2. The tension between career and love doesn’t have to be something we view as gendered. A lot of us write stories that contain this element. It’s a central struggle in our Love in Los Angeles series, and it’s a central struggle in the contemporary British monarchy project we’re working on. I think it’s easy to feel nervous when we engage these narratives, especially for our heroines, when our culture is still obsessed with judging women no matter how they engage with this struggle. Hamilton reminds us that this struggle is innately human, not gendered, and reminds us we’re allowed to write this type of dilemma for characters of any gender.
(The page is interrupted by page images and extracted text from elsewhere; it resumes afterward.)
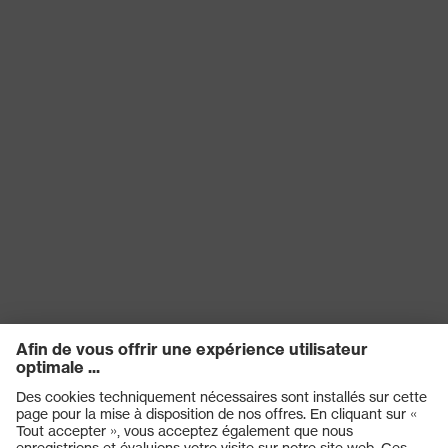
ajustement
Coupe droite
Catégorie de
Vêtements de protection
produit
Sous-types de
Vêtements de protection et de
produits
signalisation
Type de produit
Pantalon
Sous-types de
Salopette
produits
Fermeture
Fermeture à glissière
OEKO-TEX® STANDARD 100
Certificats
(S20-0516)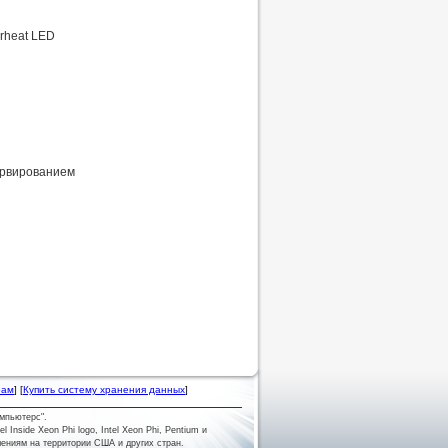
erheat LED
ервированием
рам
] [
Купить систему хранения данных
]
мпьютерс".
tel Inside Xeon Phi logo, Intel Xeon Phi, Pentium и
лениям на территории США и других стран.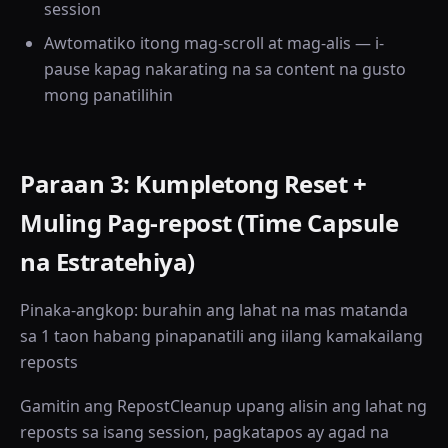
session
Awtomatiko itong mag-scroll at mag-alis — i-
pause kapag nakarating na sa content na gusto
mong panatilihin
Paraan 3: Kumpletong Reset +
Muling Pag-repost (Time Capsule
na Estratehiya)
Pinaka-angkop: burahin ang lahat na mas matanda
sa 1 taon habang pinapanatili ang iilang kamakailang
reposts
Gamitin ang RepostCleanup upang alisin ang lahat ng
reposts sa isang session, pagkatapos ay agad na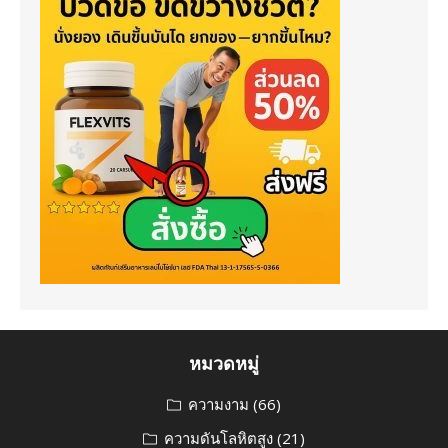
หมวดหมู่
ความงาม
(66)
ความดันโลหิตสูง
(21)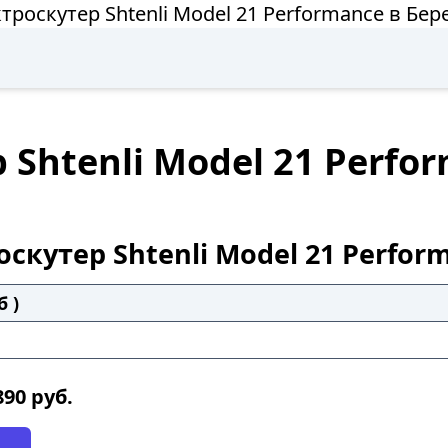
троскутер Shtenli Model 21 Performance в Бер
Shtenli Model 21 Perfor
скутер Shtenli Model 21 Perfor
б )
890
руб.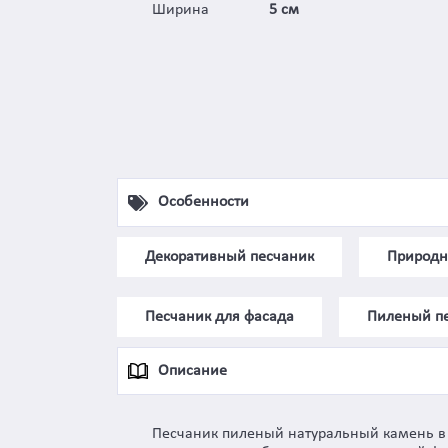
Ширина
5 см
Особенности
Декоративный песчаник
Природн
Песчаник для фасада
Пиленый п
Описание
Песчаник пиленый натуральный камень в с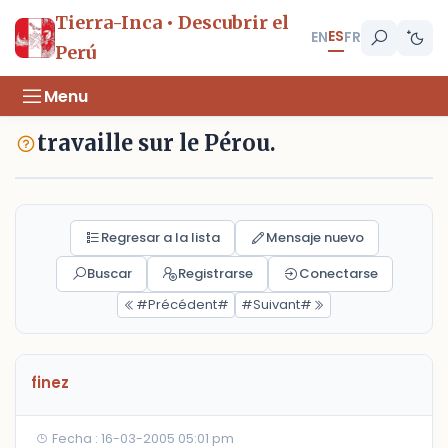
Tierra-Inca • Descubrir el
ES
EN
FR
Perú
Menu
travaille sur le Pérou.
Regresar a la lista
Mensaje nuevo
Buscar
Registrarse
Conectarse
#Précédent#
#Suivant#
finez
Fecha : 16-03-2005 05:01 pm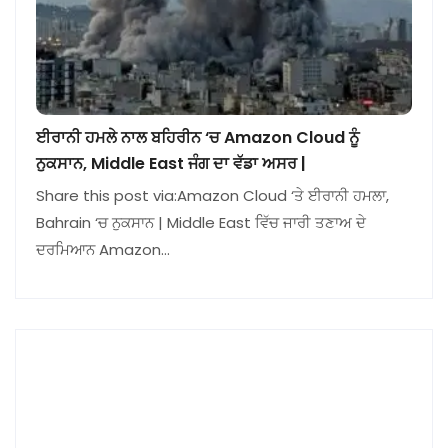
ਈਰਾਨੀ ਹਮਲੇ ਨਾਲ ਬਹਿਰੀਨ ‘ਚ Amazon Cloud ਨੂੰ
ਨੁਕਸਾਨ, Middle East ਜੰਗ ਦਾ ਵੱਡਾ ਅਸਰ |
Share this post via:Amazon Cloud ‘ਤੇ ਈਰਾਨੀ ਹਮਲਾ,
Bahrain ‘ਚ ਨੁਕਸਾਨ | Middle East ਵਿੱਚ ਜਾਰੀ ਤਣਾਅ ਦੇ
ਦਰਮਿਆਨ Amazon…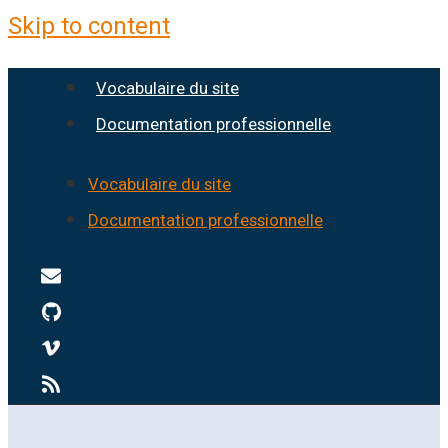
Skip to content
Vocabulaire du site
Documentation professionnelle
Vocabulaire du site
Documentation professionnelle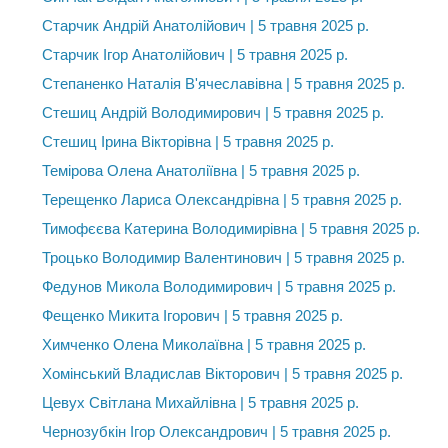
Старчик Андрій Анатолійович | 5 травня 2025 р.
Старчик Ігор Анатолійович | 5 травня 2025 р.
Степаненко Наталія В'ячеславівна | 5 травня 2025 р.
Стешиц Андрій Володимирович | 5 травня 2025 р.
Стешиц Ірина Вікторівна | 5 травня 2025 р.
Темірова Олена Анатоліївна | 5 травня 2025 р.
Терещенко Лариса Олександрівна | 5 травня 2025 р.
Тимофєєва Катерина Володимирівна | 5 травня 2025 р.
Троцько Володимир Валентинович | 5 травня 2025 р.
Федунов Микола Володимирович | 5 травня 2025 р.
Фещенко Микита Ігорович | 5 травня 2025 р.
Химченко Олена Миколаївна | 5 травня 2025 р.
Хомінський Владислав Вікторович | 5 травня 2025 р.
Цевух Світлана Михайлівна | 5 травня 2025 р.
Чернозубкін Ігор Олександрович | 5 травня 2025 р.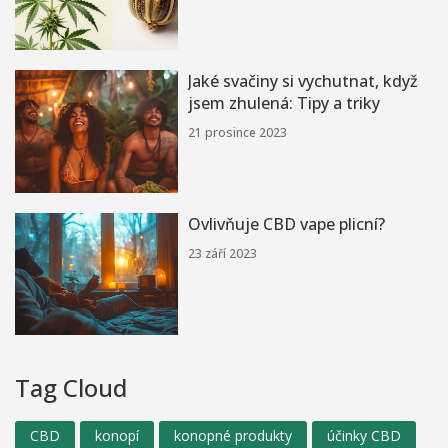
Jaké svačiny si vychutnat, když
jsem zhulená: Tipy a triky
21 prosince 2023
Ovlivňuje CBD vape plicní?
23 září 2023
Tag Cloud
CBD
konopí
konopné produkty
účinky CBD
3. Conventional relationship structures are not required. There’s a song in Hamilton the Internet has begun referring to as “Alex you just turned down a threesome, what are you doing?” Rather amazingly, the show devotes a lot of time, all of it lovely, to the fact that Hamilton was both in love with his wife and engaged in a romantic friendship (largely long-distance and with a ton of unresolved sexual tension as the show presents it) with her sister. And the sisters were perfectly aware of it, and fiercely protective and supportive of each other. Love can look like a lot of things. And you can write the love story you want.
4. Women are more interesting as allies than as rivals. Hamilton is very much a musical about rivalry, but where it often has opportunity to showcase rivalry between women, it chooses not to. The sisters support each other, and when Hamilton cheats on his wife with a third-party, that unite to be angry at him, not her.
5. Cheating may be one of the romance genre’s great controversies, but it can work for some stories. Yes, some people don’t want to read that. Yes, sometimes cheating plots can feel easy and overdone. But when cheating is a symptom of other issues and addressed as such on the larger landscape of a plot (as it is in Hamilton), it can be truthful, compelling, and serve to grow the characters and their relationships.
6. Don’t be afraid to be earnest. Erin and I write fairly gritty romances most of the time. But soulmates? Loves that aren’t like any other love? Those happen. And they make great stories. And if you can write them with specificity and in a way that’s relatable, don’t be afraid to. This is something we’ve just figured out how to do, and Hamilton has really reinforced that for us.
7. There are lots of types of love. We say this in all our posts like this, but romances that also feature other forms of great passion help to elevate the central romance further. The love of friends, the passions of ambition matter too, and writing a central romance doesn’t mean leaving out this key structural elements of a life.
8. #WeNeedDiverseRomance. Hamilton utilizes hip hop and multi-ethnic casting to tell its story. And it does this despite — and in direct response to — the founding fathers being a bunch of douchey white guys who tended to own slaves (seriously, this show takes Jefferson to task). So when you’re casting the romance you’re writing or looking for a new book to read, Hamilton should be a reminder to let yourself think more broadly about what heroes and heroines can and should look like. We all have internalized expectations, and for a lot of us (especially, but not exclusively, if we’re white and/or straight) those expectations can come from some pretty toxic parts of our culture. Those expectations can be where we start, but why on earth should they be where we end?
Ultimately, Hamilton is also a love letter to the act of writing and how we can save ourselves — and others — by recording our stories, our desires, and our fears. Huge chunks of Hamilton‘s lyrics address this, and every writer should consider the show’s truly profound call to urgency.
While I am delighted by this, and currently listening to the soundtrack, I am dying to know what happened with the fae.